Here are some extra tips that can help you in your journey in the natural way – how to reduce high cholesterol levels and improve your health.
Tip 1: Increase Dietary Fiber Intake
The first tip for reducing high cholesterol is to increase dietary fiber intake. Dietary fiber helps reduce cholesterol absorption in the body and can also help lower LDL (bad) cholesterol levels. Eating a diet high in fiber-rich foods, such as whole grains, fruits, vegetables, and legumes, can help to reduce cholesterol levels. Additionally, fiber supplements can be taken to increase fiber intake further.
Tip 2: Quit Smoking
Quitting smoking improves your good cholesterol levels. It lowers the risk of heart disease and heart attack within one year of quitting smoking.
Tip 3: Lose Weight
Losing weight is another natural way to reduce high cholesterol. Weight loss can help to reduce LDL cholesterol levels, as well as increase HDL cholesterol levels. When trying to lose weight, you must be mindful of what you eat, as some foods may be high in unhealthy fats or sugar. Eating a diet that is low in saturated and trans fats and high in fruits, vegetables, and lean proteins can help to promote weight loss and reduce high cholesterol.
Tip 4: Exercise Regularly
Engaging in regular physical activity is another natural way to reduce high cholesterol. Exercise can help to raise HDL cholesterol levels, as well as reduce LDL cholesterol levels. It is essential to find an exercise routine that you enjoy and that is appropriate for your fitness level. Aim for at least 30 minutes of moderate-intensity physical activity, such as walking, swimming, or biking, at least five days a week.
Tip 5: Reduce Stress
Reducing stress is another natural way to reduce high cholesterol. Stress can hurt cholesterol levels, as it can cause an increase in LDL cholesterol and a decrease in HDL cholesterol. Time to relax and unwind can help reduce stress and improve cholesterol levels. Yoga, meditation, and deep breathing can help reduce stress and improve cholesterol levels.
Conclusion
High cholesterol is a serious health concern that can lead to heart disease and stroke. Fortunately, there are several natural ways to reduce high cholesterol. Increasing dietary fiber intake, eating foods rich in omega-3 fatty acids, losing weight, exercising regularly, and reducing stress can all help to reduce high cholesterol levels. Taking small steps to implement these tips can help to reduce high cholesterol and improve overall health.

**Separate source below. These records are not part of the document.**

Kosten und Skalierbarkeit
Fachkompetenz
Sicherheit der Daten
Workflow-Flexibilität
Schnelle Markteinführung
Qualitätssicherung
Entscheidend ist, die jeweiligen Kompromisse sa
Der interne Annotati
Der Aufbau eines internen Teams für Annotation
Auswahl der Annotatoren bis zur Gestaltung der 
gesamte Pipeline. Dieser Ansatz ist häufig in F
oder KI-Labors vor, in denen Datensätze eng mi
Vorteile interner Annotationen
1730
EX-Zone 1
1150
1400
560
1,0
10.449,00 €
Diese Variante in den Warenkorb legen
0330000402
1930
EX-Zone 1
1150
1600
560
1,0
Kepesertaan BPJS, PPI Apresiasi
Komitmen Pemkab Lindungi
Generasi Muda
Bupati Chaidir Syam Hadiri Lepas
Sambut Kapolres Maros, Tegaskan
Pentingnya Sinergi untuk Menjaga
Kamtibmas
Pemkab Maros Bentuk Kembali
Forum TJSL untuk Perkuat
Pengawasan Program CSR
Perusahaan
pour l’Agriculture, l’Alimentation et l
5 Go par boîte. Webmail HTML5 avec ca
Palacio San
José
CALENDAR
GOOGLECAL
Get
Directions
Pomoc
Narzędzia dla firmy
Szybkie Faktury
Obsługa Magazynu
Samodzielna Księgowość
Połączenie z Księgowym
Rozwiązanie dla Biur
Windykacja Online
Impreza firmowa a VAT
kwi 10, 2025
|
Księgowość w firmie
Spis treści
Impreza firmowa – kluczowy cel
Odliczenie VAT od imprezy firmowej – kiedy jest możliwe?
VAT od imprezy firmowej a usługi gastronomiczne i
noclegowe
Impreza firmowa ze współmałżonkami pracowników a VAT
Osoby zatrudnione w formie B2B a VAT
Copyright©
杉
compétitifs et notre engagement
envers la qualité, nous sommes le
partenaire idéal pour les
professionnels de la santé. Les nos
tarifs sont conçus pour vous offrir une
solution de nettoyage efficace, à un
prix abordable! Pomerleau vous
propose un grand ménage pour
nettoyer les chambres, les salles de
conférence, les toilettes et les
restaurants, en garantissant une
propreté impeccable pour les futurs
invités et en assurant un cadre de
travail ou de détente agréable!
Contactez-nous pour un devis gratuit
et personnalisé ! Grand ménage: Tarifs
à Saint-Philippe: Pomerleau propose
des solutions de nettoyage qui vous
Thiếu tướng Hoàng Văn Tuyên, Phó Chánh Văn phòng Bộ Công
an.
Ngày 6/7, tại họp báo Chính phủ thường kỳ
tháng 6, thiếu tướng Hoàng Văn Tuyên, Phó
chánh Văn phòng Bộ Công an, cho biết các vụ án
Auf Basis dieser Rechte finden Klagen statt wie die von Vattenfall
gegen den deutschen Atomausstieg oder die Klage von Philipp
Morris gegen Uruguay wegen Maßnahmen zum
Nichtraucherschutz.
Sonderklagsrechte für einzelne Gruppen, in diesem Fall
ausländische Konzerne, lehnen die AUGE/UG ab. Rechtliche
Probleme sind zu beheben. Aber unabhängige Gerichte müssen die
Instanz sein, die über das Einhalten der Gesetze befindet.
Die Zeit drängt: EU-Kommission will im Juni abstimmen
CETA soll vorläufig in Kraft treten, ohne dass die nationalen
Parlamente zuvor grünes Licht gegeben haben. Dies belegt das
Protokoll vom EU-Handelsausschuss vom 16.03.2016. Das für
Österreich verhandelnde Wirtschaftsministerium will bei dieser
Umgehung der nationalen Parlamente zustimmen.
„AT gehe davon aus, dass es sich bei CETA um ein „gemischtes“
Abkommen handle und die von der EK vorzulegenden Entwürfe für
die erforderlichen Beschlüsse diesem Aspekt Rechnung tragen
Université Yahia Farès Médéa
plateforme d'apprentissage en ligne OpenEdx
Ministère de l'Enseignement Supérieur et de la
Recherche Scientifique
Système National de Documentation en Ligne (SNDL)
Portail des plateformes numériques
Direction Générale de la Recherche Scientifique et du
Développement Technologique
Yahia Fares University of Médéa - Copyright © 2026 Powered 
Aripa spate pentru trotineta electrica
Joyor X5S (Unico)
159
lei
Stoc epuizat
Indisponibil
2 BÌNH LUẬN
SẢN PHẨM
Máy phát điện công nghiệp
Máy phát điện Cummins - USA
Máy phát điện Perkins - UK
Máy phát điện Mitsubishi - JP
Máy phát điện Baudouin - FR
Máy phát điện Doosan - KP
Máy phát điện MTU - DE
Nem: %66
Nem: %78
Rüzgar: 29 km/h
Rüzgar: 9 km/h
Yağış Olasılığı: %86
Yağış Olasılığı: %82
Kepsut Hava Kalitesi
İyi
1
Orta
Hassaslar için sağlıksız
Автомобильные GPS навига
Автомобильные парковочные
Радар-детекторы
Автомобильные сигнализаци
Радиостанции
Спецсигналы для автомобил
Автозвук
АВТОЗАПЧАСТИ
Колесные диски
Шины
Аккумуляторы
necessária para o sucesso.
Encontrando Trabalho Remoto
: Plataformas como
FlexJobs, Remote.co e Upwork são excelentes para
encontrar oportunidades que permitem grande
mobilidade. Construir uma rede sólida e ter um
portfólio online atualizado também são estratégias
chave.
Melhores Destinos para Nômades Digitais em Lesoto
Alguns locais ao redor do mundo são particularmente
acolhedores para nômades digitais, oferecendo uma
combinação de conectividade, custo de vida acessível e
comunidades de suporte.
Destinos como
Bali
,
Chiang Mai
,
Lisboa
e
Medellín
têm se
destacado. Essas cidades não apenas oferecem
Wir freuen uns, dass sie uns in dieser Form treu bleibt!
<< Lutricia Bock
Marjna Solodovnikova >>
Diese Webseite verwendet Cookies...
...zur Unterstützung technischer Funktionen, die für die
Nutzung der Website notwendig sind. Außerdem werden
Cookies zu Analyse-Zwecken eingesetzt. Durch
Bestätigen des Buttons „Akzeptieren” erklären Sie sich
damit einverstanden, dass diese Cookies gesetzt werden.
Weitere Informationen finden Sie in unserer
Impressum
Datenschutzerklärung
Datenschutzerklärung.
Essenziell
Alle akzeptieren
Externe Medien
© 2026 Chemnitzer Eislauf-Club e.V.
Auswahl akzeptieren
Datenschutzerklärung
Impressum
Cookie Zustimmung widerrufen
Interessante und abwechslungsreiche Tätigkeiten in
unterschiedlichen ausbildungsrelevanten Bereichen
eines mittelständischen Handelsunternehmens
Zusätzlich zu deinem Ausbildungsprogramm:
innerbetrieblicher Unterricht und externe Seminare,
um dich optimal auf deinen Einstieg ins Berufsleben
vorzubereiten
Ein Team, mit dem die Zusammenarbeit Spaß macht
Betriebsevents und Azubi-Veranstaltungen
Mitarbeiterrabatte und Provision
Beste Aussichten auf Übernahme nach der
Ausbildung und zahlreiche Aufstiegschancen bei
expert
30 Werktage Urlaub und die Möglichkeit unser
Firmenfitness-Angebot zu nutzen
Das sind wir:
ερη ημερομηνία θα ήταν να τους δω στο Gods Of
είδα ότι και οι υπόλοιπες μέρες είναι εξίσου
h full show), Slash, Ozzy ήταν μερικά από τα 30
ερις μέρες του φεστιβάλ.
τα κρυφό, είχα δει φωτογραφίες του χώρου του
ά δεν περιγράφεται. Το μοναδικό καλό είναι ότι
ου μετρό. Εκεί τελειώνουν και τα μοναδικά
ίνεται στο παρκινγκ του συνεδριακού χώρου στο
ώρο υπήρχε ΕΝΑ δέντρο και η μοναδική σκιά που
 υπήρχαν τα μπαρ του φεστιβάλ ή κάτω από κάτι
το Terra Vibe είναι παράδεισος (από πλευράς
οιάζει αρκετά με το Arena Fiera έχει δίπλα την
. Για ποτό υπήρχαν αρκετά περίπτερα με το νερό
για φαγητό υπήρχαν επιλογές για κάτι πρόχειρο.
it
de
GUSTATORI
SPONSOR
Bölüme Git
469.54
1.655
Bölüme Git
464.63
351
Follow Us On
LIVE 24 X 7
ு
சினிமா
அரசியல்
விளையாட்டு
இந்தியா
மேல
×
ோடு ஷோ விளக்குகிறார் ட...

The Natural Way – How to Reduce High Cholesterol
Medications used to manage high cholesterol levels are called statins.

Side effects vary between different statins, but the most common ones are:
- Digestive problems, including diarrhea, constipation, indigestion
- Headache
- Dizziness
- Muscle pain
- Low blood platelet count
- Feeling unusually tired
- Problems with sleep
Statin use may lead to more side effects and conditions like pancreatitis, hepatitis, skin problems, diabetes type 2, erectile dysfunction, etc. If you are at risk of developing these conditions, you should avoid taking these medications through lifestyle and dietary changes. Talk to your healthcare provider about the natural approach.
Suppose you have high cholesterol or a family tendency towards atherosclerosis. And now you ask yourself, “what is the natural way how to reduce high cholesterol?”
In that case, it is best to avoid processed and prepared foods, fried food, food containing animal fats or animal products, high-fat dairy products, and food containing either saturated fat or trans fats. Research has revealed the key to lowering LDL cholesterol is a healthy, balanced diet that incorporates plenty of soluble fiber and at least five portions of fruit or vegetables a day. Combined with regular cardiovascular exercise, these dietary changes should help keep the heart healthy and provide numerous other health benefits.